This is a list of procedures that determine what a defun is. In most languages it's functions and classes; in things like Markdown, it might be the headers. C-M-a and C-M-e are two such commands along with mark-defun bound to C-M-h.

procedures-hierarchy

This is a list of procedures that determine the parent-child relationship between nodes. Specifically C-M-d and C-M-u. You will need this to ensure smooth navigation between major elements of the language. For instance, between nested HTML elements; moving from a function definition into its actual code; and so on.

procedures-default

This is the default procedure to apply if there are no other applicable procedures. This defaults to all possible node types. This is a sensible default to start with.

procedures-sequence

Sequences are things that are not siblings but still tangibly related. For instance, the tag name in HTML or JSX tags. They are not next to each other (indeed, the beginning and end tags may be far apart with lots of other things between them) and yet they are connected.

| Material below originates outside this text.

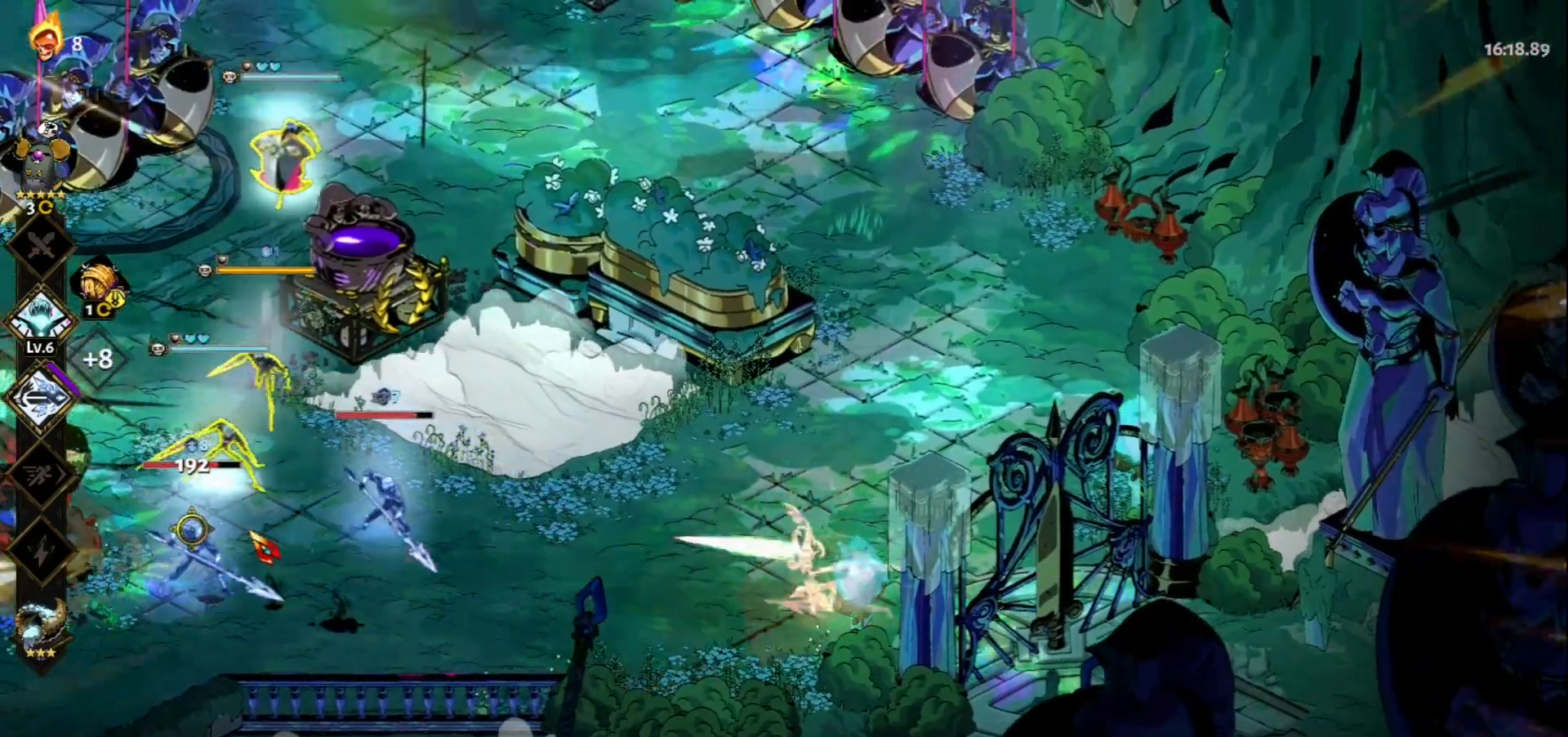
{"keys": ["w"], "mouse": ["right"], "events": [[33, "mouse_right", "up"], [117, "mouse_right", "down"], [217, "mouse_right", "up"], [267, "mouse_right", "down"], [350, "mouse_right", "up"], [450, "mouse_right", "down"], [450, "w", "down"]]}
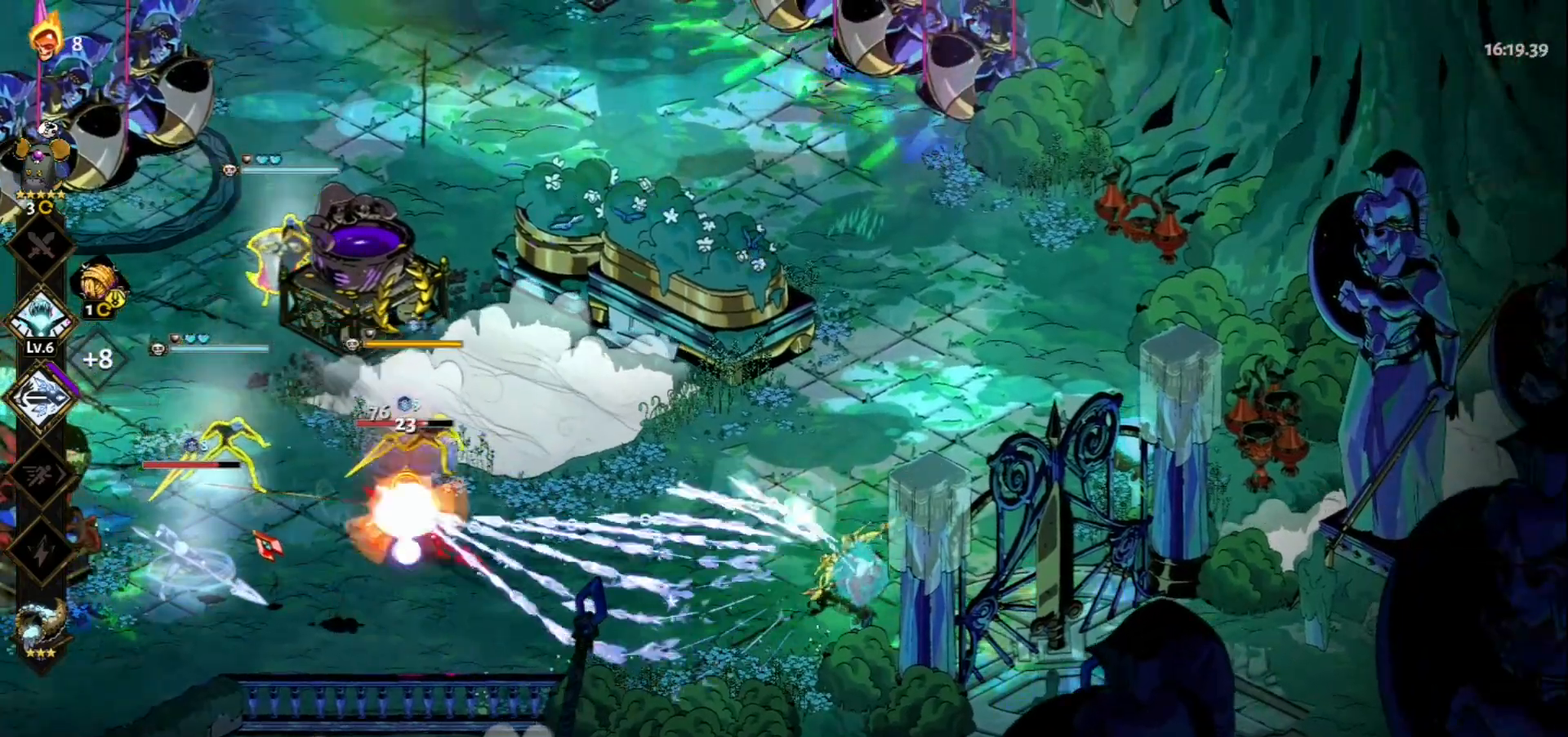
{"keys": [], "mouse": ["left"], "events": [[33, "mouse_right", "up"], [33, "space", "down"], [133, "mouse_left", "down"], [133, "space", "up"], [183, "w", "up"]]}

What constitutes a sequence is debatable. HTML tags do; but perhaps other things do as well. It's OK to leave this blank.

Sequence navigation uses M-n and M-p.

display-ignored-node-types

Combobulate shows a tree outline in the echo area. Some node types are undesirable and must be hidden. This is most often the case when you pretty-print a parent node so it includes information sourced from a child node.

Leaving it blank is usually fine.

plausible-separators

Combobulate does not yet use grammar.json to recall the relationship between nodes, particularly when it comes to terminals (also called "anonymous nodes" in tree-sitter) that are frequently used to separate items --- like , often is in a list of array elements.

You should enter the most plausible separators used in your language here. Usually that's ,.

procedure-discard-rules

List of rules that Combobulate must automatically flag as discarded when it encounters them during a procedure search. This is nearly always comment, if comment is a line-based comment. Line-based comments occupy a weird place in a CST, and they can muck up Combobulate.

indent-after-edit

Do not set.

indent-calculate-function

Function that calculates the baseline indentation for a given position. This is of interest only to whitespace-sensitive languages like Python.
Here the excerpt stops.